I No Elcon: “Sindaco faccia di più, dica di no”

Il comitato ValleOlonaRespira apprezza lo spirito della lettera che Farisoglio ha inviato ai cittadini sull'impianto di trattamento rifiuti chimici ma chiede di più

Riceviamo e pubblichiamo un comunicato del comitato "Valle Olona Respira" che si è formato da pochi giorni contro l’installazione nel polo chimico di Castellanza di un impianto per il trattamento dei reflui chimici proposto dalla società Elcon Recycling. 

In questi giorni è stata diffusa presso tutti i cittadini di Castellanza una lettera firmata dal Sindaco Fabrizio Farisoglio e dagli Assessori riguardante la vicenda Elcon. Il Comitato ValleOlonaRespira intende innanzitutto manifestare apprezzamento per le garanzie che l’Amministrazione dice di assicurare; leggendo la lettera pare, infatti, che vi sia, almeno in linea di principio, una coincidenza di opinioni tra la Giunta, il comitato, e i cittadini che ne fanno parte. Tutti siamo impegnati affinché sul territorio di Castellanza e dei comuni limitrofi non sia realizzato alcun impianto industriale che possa “in qualche modo danneggiare la nostra salute o quella dei nostri figli”.
Preso atto delle rassicurazioni, il Comitato ValleOlonaRespira tiene a sottolineare alcuni punti non soddisfacenti nella gestione della vicenda, rivolgendosi, in particolare, al Sindaco e all’Amministrazione tutta.

Il progetto, è vero, non è ancora stato depositato in Regione. Siamo convinti, tuttavia, che anche in una fase preliminare come quella in cui ci troviamo si debba essere contrari alla realizzazione di un impianto del genere nell’area dell’ex polo chimico castellanzese. Una posizione così categorica è pienamente giustificata, a nostro avviso, dalle caratteristiche del territorio all’interno del quale l’impianto Elcon dovrebbe essere realizzato. Ne abbiamo già discusso in occasione dell’Assemblea del 14 aprile, alla quale il Sindaco non ha voluto partecipare, pur essendo stato invitato.
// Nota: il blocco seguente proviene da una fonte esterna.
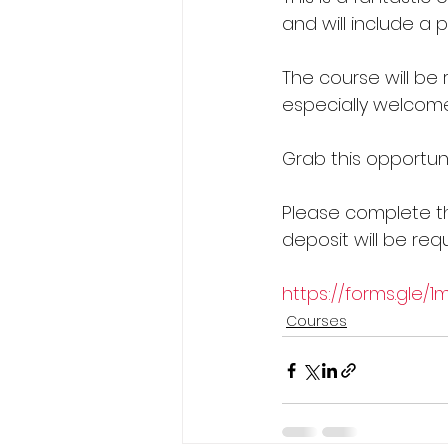
and will include a 
The course will be r
especially welcome
Grab this opportuni
Please complete th
deposit will be requ
https://forms.gle/
Courses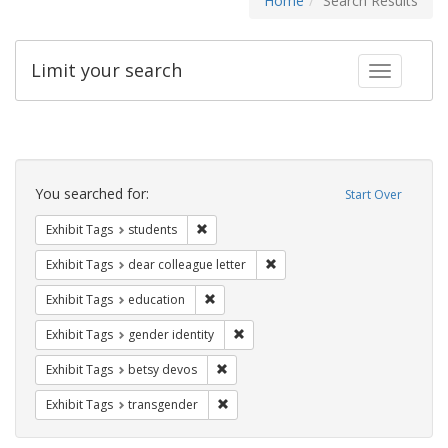
Home
Search Results
Limit your search
Toggle fac
Search
Constraints
You searched for:
Start Over
Remove constraint Exhibit Tags: students
Exhibit Tags
students
Remove constraint Exhibit Tags
Exhibit Tags
dear colleague letter
Remove constraint Exhibit Tags: educati
Exhibit Tags
education
Remove constraint Exhibit Tags: gen
Exhibit Tags
gender identity
Remove constraint Exhibit Tags: betsy
Exhibit Tags
betsy devos
Remove constraint Exhibit Tags: trans
Exhibit Tags
transgender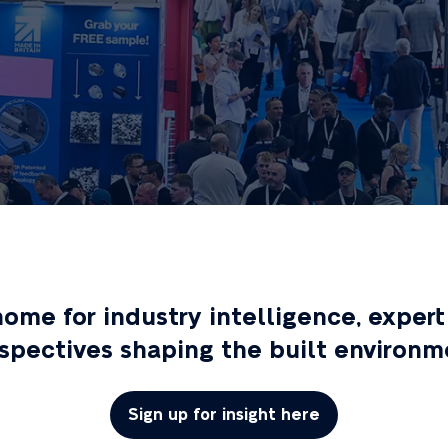
 home for industry intelligence, exp
spectives shaping the built environm
Sign up for insight here
(opens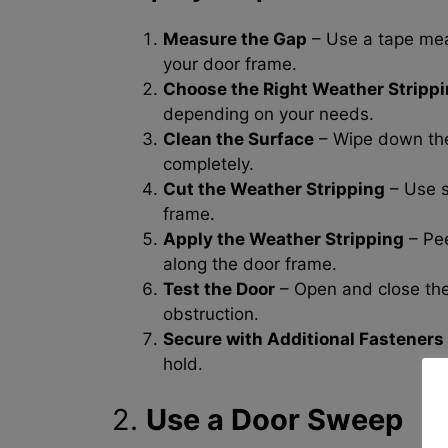
Measure the Gap
– Use a tape mea
your door frame.
Choose the Right Weather Stripp
depending on your needs.
Clean the Surface
– Wipe down the 
completely.
Cut the Weather Stripping
– Use sc
frame.
Apply the Weather Stripping
– Pee
along the door frame.
Test the Door
– Open and close the 
obstruction.
Secure with Additional Fasteners 
hold.
2.
Use a Door Sweep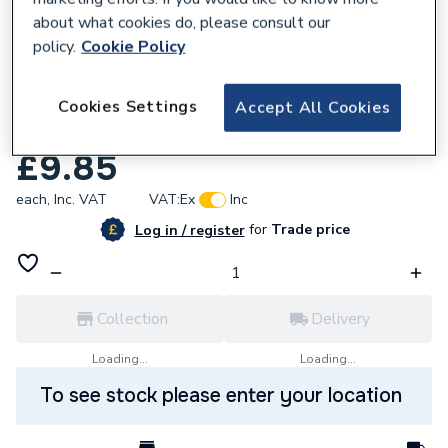
about what cookies do, please consult our
policy.
Cookie Policy
Cookies Settings
Accept All Cookies
831540
Geberit 8cm basket seal 241.293.00.1
£9.85
each,
Inc. VAT
VAT:
Ex
Inc
for
Trade price
Log in / register
Collection
Delivery
Loading...
Loading...
To see stock please enter your location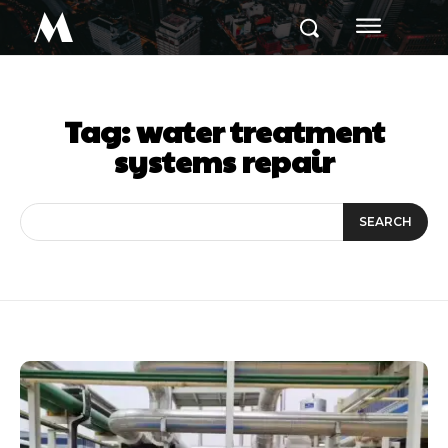
M
Tag:
water treatment
systems repair
SEARCH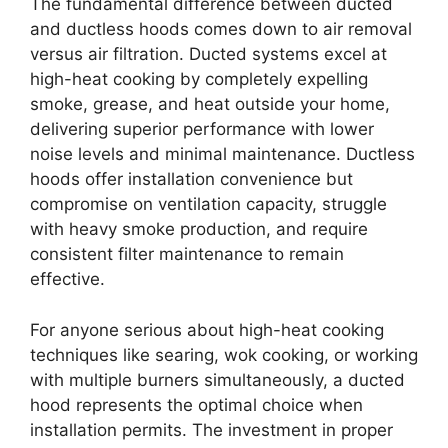
The fundamental difference between ducted
and ductless hoods comes down to air removal
versus air filtration. Ducted systems excel at
high-heat cooking by completely expelling
smoke, grease, and heat outside your home,
delivering superior performance with lower
noise levels and minimal maintenance. Ductless
hoods offer installation convenience but
compromise on ventilation capacity, struggle
with heavy smoke production, and require
consistent filter maintenance to remain
effective.
For anyone serious about high-heat cooking
techniques like searing, wok cooking, or working
with multiple burners simultaneously, a ducted
hood represents the optimal choice when
installation permits. The investment in proper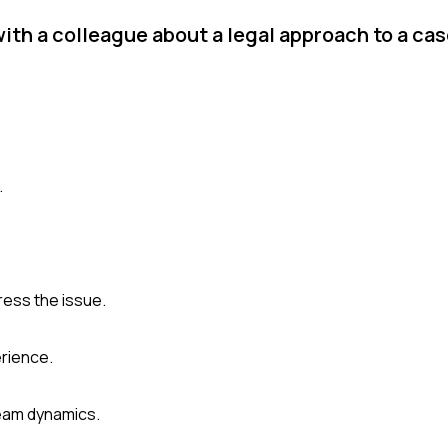
ith a colleague about a legal approach to a ca
.
ess the issue.
erience.
eam dynamics.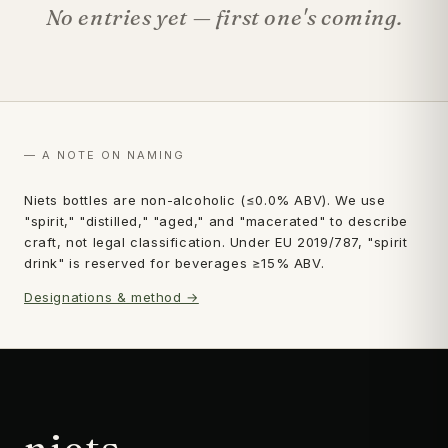
No entries yet — first one's coming.
— A NOTE ON NAMING
Niets bottles are non-alcoholic (≤0.0% ABV). We use
"spirit," "distilled," "aged," and "macerated" to describe
craft, not legal classification. Under EU 2019/787, "spirit
drink" is reserved for beverages ≥15% ABV.
Designations & method →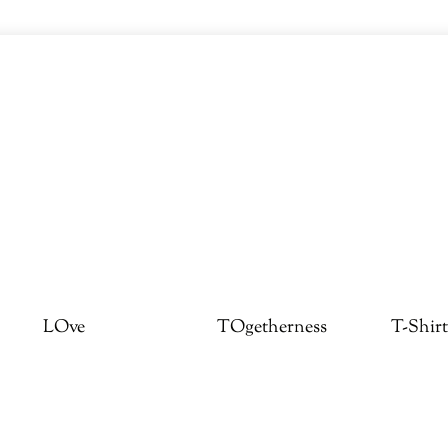
LOve
TOgetherness
T-Shirt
Basti ricordare, in questa sede, che il polo chimico Ex-Montedison si trova nelle immediate vicinanze di abitazioni (1), in una zona vessata, per oltre un decennio, da industrie insalubri, che hanno inquinato gravemente sia il perimetro sul quale insistevano, sia il territorio circostante (2). Castellanza e l’intera area interessata dall’impianto, inoltre, presentano già delle criticità dal punto di vista dell’inquinamento ambientale. Il fatto che il progetto Elcon soddisferà sulla carta tutti i parametri di legge non è quindi una rassicurazione: aumenterebbe comunque l’inquinamento complessivo di un’area già fortemente provata (3).
Una è la domanda che ci poniamo e che con noi si pongono le migliaia di cittadini (non solo Castellanzesi) che in queste settimane si sono uniti al Comitato: perché si lascia aperta la possibilità di installare l’ennesima attività ad alto impatto ambientale in una zona densamente abitata (1), che ha già a lungo subito i danni di industrie inquinanti (2) e che, infine, si trova all’interno di una conurbazione già satura dal punto di vista dell’inquinamento ambientale (3)?

In conclusione, quindi, siamo convinti che la tipologia di interventi proposta da Elcon sia incompatibile con il territorio in cui andrebbe ad insediarsi e, in generale, non confacente con il futuro che ci auguriamo per la nostra città e per l’intero territorio della Valle Olona.

Il Sindaco e la giunta hanno il compito, conferitogli dai cittadini, di rappresentare le istanze della popolazione e il dovere di tutelare il bene comune; questo si traduce (anche) nella salvaguardia del territorio, salvaguardia che rende l’ambiente migliore ed elevata la qualità della vita. Da parte nostra, in quanto cittadini che esercitano il diritto di partecipazione alla vita del proprio comune, ci opporremo con forza alla realizzazione di qualsiasi attività che aggiunga inquinamento all’ambiente in cui viviamo.
Confidiamo che il Sindaco, espletando fino in fondo e con la massima trasparenza le sue responsabilità, voglia essere al nostro fianco ed esprimere un netto diniego all’insediamento di un nuovo impianto industriale che rappresenta un rischio per la collettività.